Information shown:

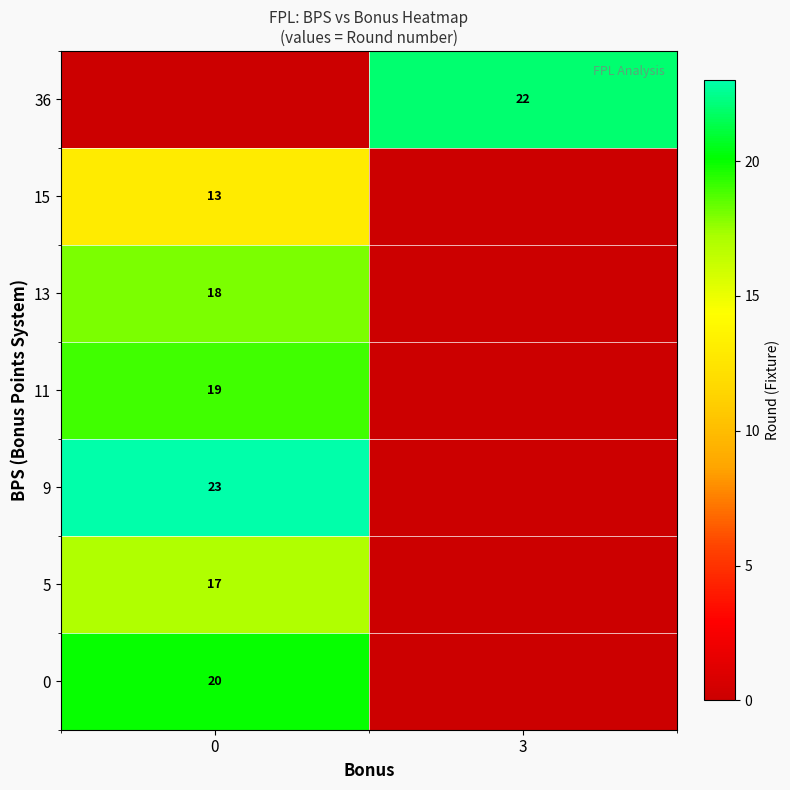

Count the number of categories in the chart.

2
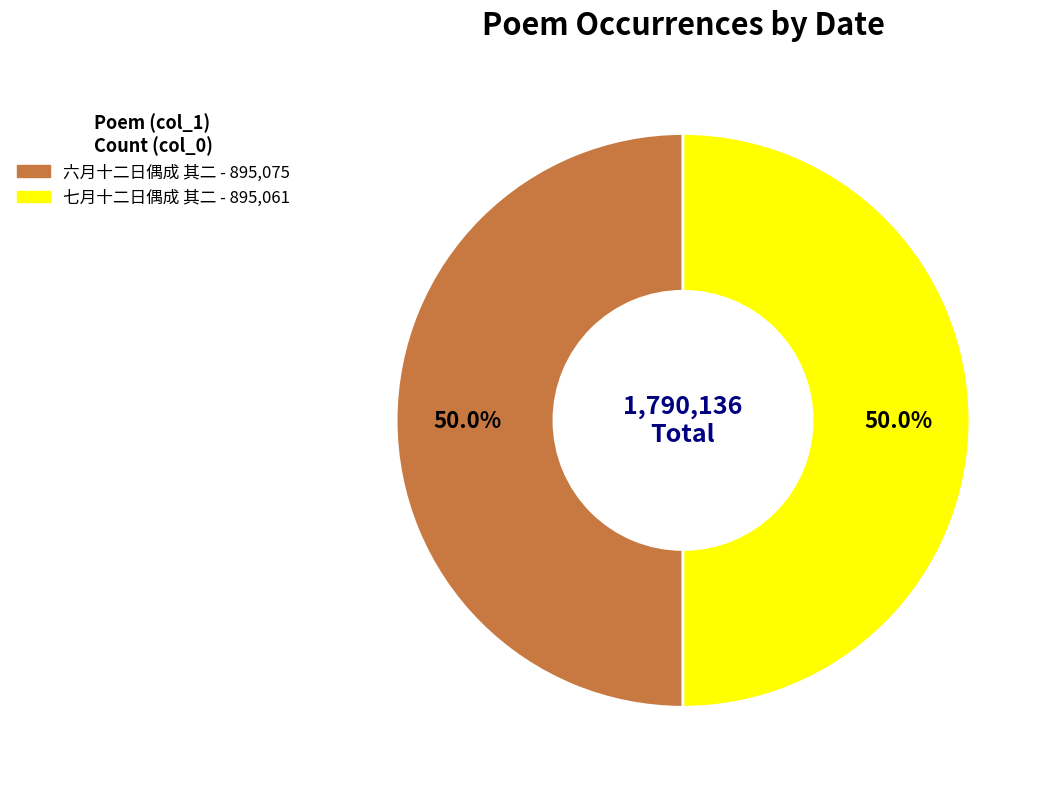

Is it true that 六月十二日偶成 其二 is 38% of the pie?

False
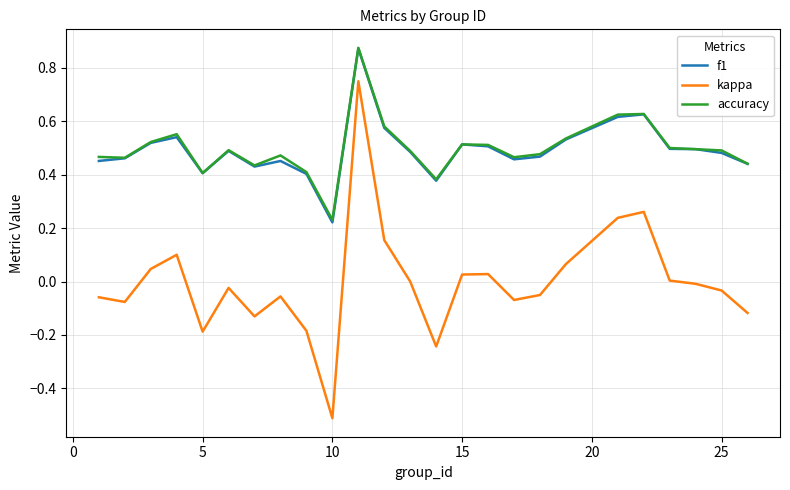

True or false: kappa and f1 intersect in this chart.

False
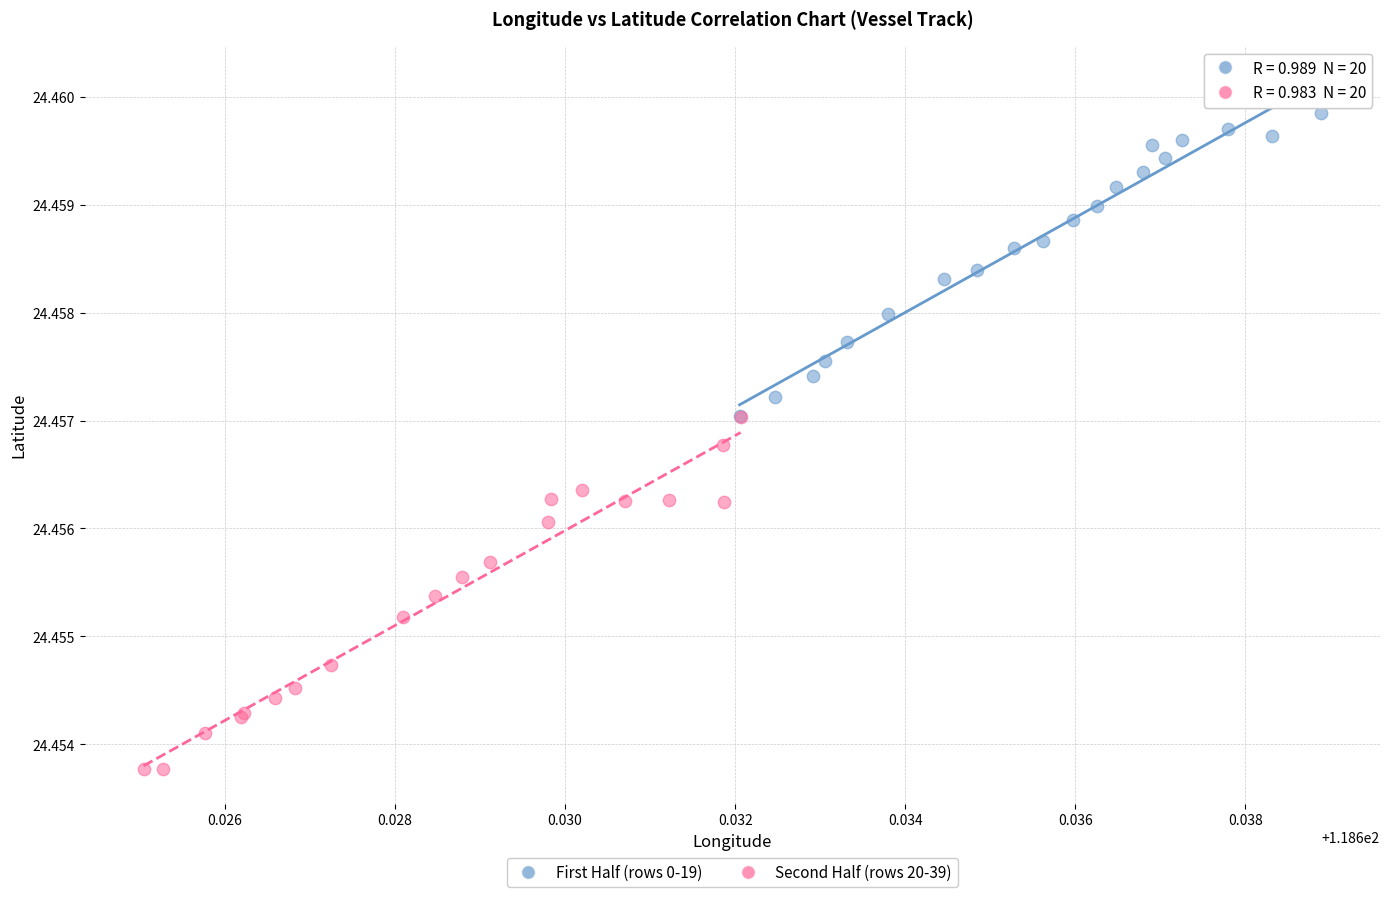

Which series reaches the maximum Y coordinate?

First Half (rows 0-19)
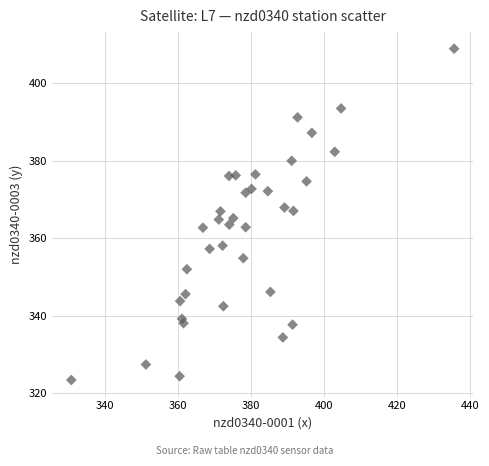

What is the range of X values (max minus min)?

104.6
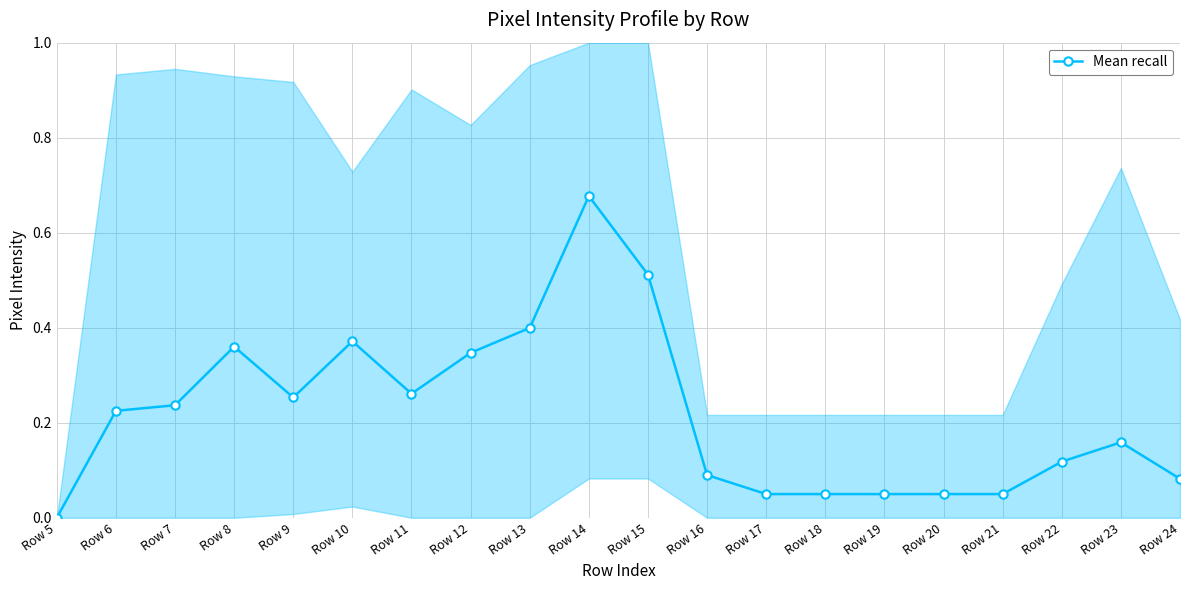

Between Row 16 and Row 17, which is larger?

Row 16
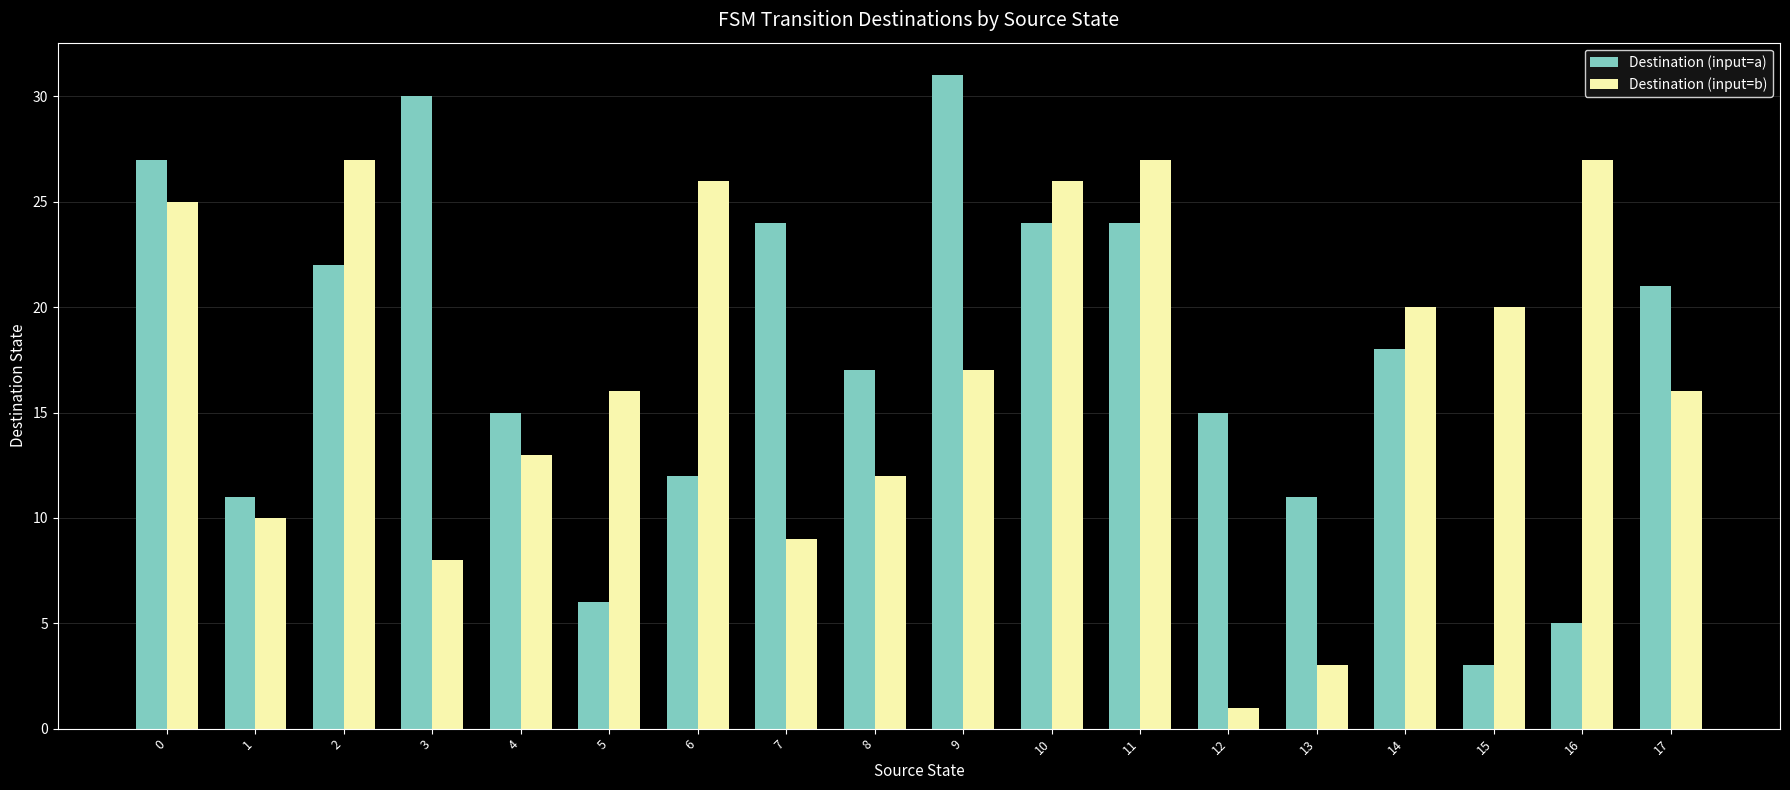

Reading left to right, what are all the values shown in this chart?

Destination (input=a): 0=27	1=11	2=22	3=30	4=15	5=6	6=12	7=24	8=17	9=31	10=24	11=24	12=15	13=11	14=18	15=3	16=5	17=21
Destination (input=b): 0=25	1=10	2=27	3=8	4=13	5=16	6=26	7=9	8=12	9=17	10=26	11=27	12=1	13=3	14=20	15=20	16=27	17=16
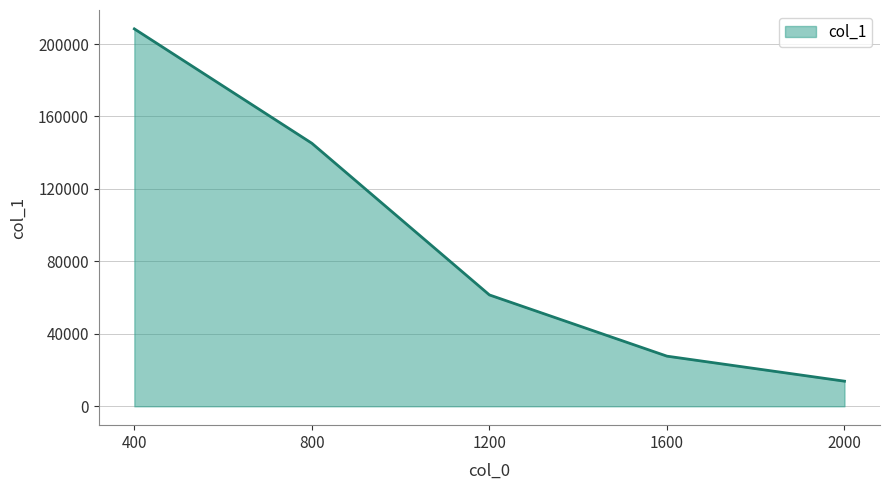

Between 1200 and 1600, which is larger?

1200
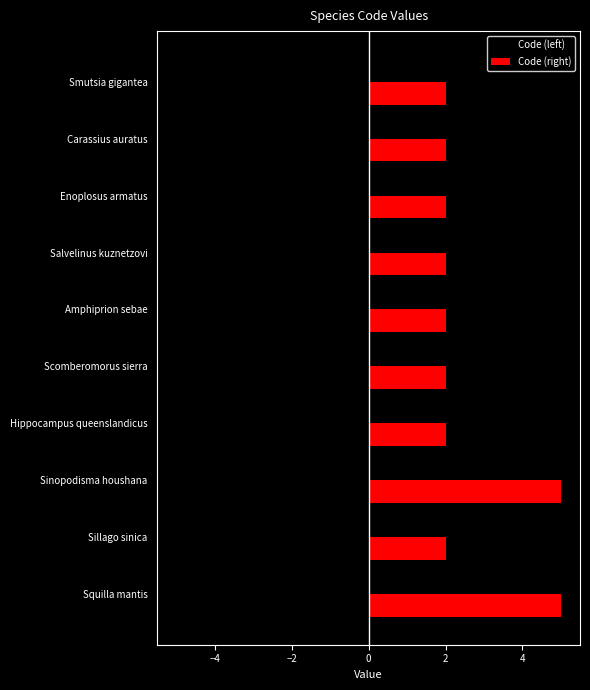

What is the sum of all Code (right) values?

26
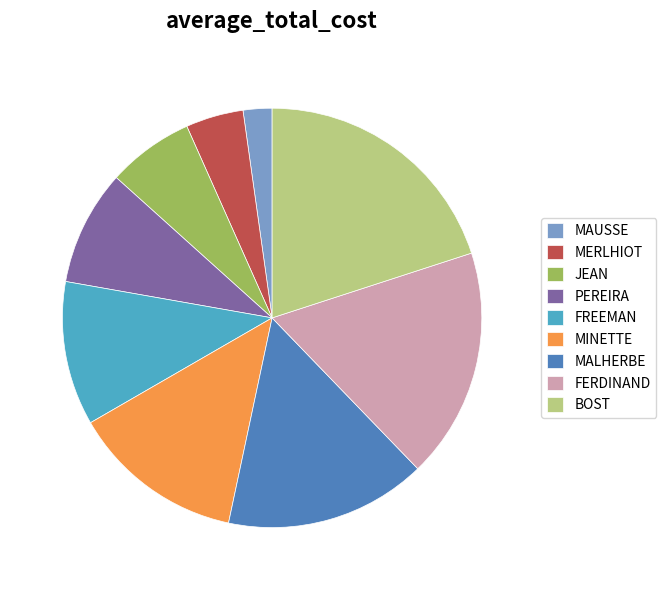

Does FREEMAN account for over 50% of the chart?

No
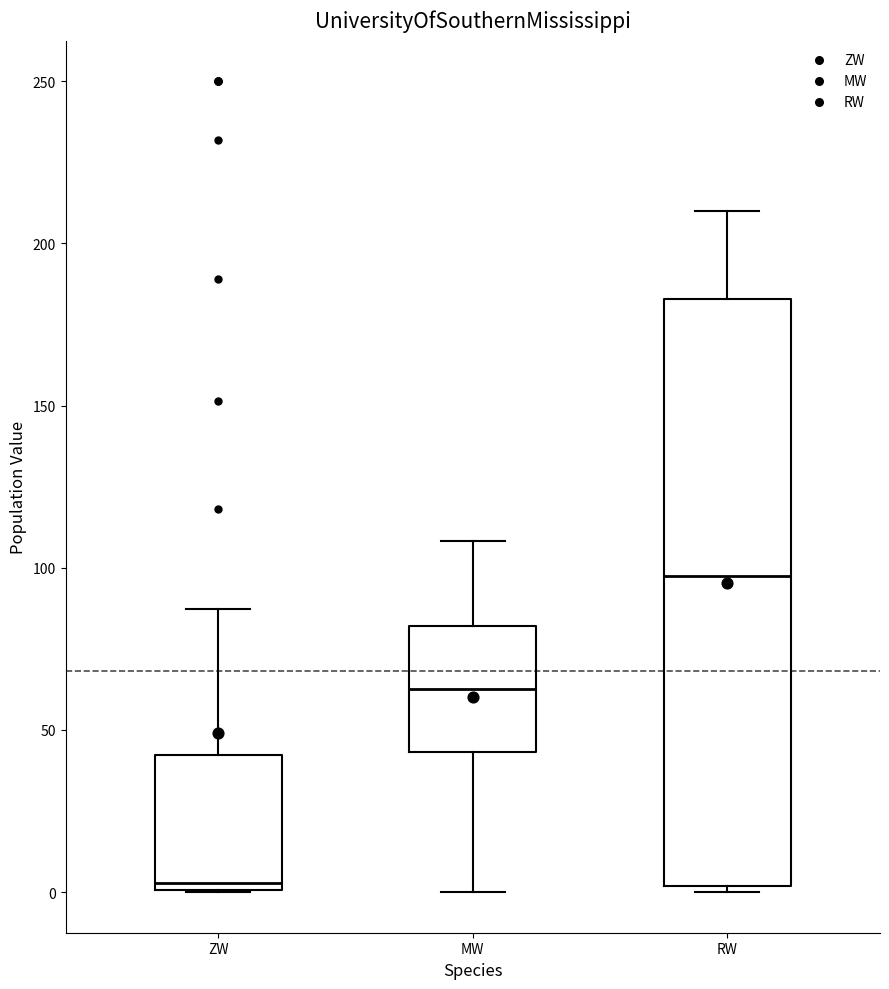

Reading left to right, transcribe this box plot: for each box, give where its median line is, the range the box spans, and where its two whiskers end, as read against the y-axis. The values are not printed on the chart, so give them approximately, as read against the axis.

ZW: median 5, box 0 to 40, whiskers 0 to 85
MW: median 60, box 45 to 80, whiskers 0 to 110
RW: median 100, box 0 to 185, whiskers 0 (just below the box's lower edge) to 210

Task statement: Reproduce all of the data above line for line, without changing anything. Omit the pictures from your copy.

Answer to this problem:
Count the number of categories in the chart.

2

Is it true that 六月十二日偶成 其二 is 38% of the pie?

False

True or false: kappa and f1 intersect in this chart.

False

Which series reaches the maximum Y coordinate?

First Half (rows 0-19)

What is the range of X values (max minus min)?

104.6

Between Row 16 and Row 17, which is larger?

Row 16

Reading left to right, what are all the values shown in this chart?

Destination (input=a): 0=27	1=11	2=22	3=30	4=15	5=6	6=12	7=24	8=17	9=31	10=24	11=24	12=15	13=11	14=18	15=3	16=5	17=21
Destination (input=b): 0=25	1=10	2=27	3=8	4=13	5=16	6=26	7=9	8=12	9=17	10=26	11=27	12=1	13=3	14=20	15=20	16=27	17=16

Between 1200 and 1600, which is larger?

1200

What is the sum of all Code (right) values?

26

Does FREEMAN account for over 50% of the chart?

No

Reading left to right, transcribe this box plot: for each box, give where its median line is, the range the box spans, and where its two whiskers end, as read against the y-axis. The values are not printed on the chart, so give them approximately, as read against the axis.

ZW: median 5, box 0 to 40, whiskers 0 to 85
MW: median 60, box 45 to 80, whiskers 0 to 110
RW: median 100, box 0 to 185, whiskers 0 (just below the box's lower edge) to 210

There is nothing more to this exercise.